The Federal Government alongside players in the food processing industry across the country has restated commitment to ensuring adequate food fortification for better health of her citizens.
Addressing participants at the 4th Annual Nigeria Food Processing and Nutrition Leadership Forum, a hybrid session in Lagos, the Minister of Health, Dr. Osagie Ehanire, assured stakeholders that the federal government would continue to support efforts to fortify foods with micronutrients.
Food fortification is described as a process of adding vitamins and minerals to commonly consumed foods during processing to increase their nutritional value.
This is, the minister said, would prevent micronutrient deficiencies and improve staple foods like edible oil, wheat flour, and sugar.
“Food fortification is an important pillar of health strategy. It assists in disease prevention and health promotion,” adding that it’s an important pillar of health strategy.
Ehanire pledged: “We shall do all we can in the health sector to support this instead of relying on importation.”
In his reaction, Chairman of Dangote Foundation, Aliko Dangote, creating a common set of compliance standards, they are creating a sustainable path to delivering Nigerians food that will help them live healthier, and more productive lives.”

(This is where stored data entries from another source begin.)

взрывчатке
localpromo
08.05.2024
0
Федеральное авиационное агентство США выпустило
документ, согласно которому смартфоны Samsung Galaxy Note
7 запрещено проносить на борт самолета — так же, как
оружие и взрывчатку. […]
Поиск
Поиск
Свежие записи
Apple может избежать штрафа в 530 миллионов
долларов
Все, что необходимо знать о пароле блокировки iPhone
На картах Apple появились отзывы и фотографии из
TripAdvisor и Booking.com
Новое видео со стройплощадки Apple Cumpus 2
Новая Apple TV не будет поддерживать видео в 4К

He further emphasised that this would propel better nutrition for consumers, which will in turn mean better health and economic development for the nation.
According to the Director of Nutrition, Bill and Melinda Gates Foundation (BMGF), Dr. Andreas Bluethner, large-scale food fortification is one of the most effective tools to ensure people get the vitamins and minerals they need to thrive. “This is part of our five-thematic areas at the BMGF.”
The forum is part of Strengthening African Processors of Fortified Foods (SAPFF) project funded by BMGF, Aliko Dangote Foundation, and TechnoServe.
The SAPFF Programme aims at addressing the challenges in food fortification, using a market-based approach to assist over 90 food processors, increase their capacity to produce, and sell fortified foods to local markets.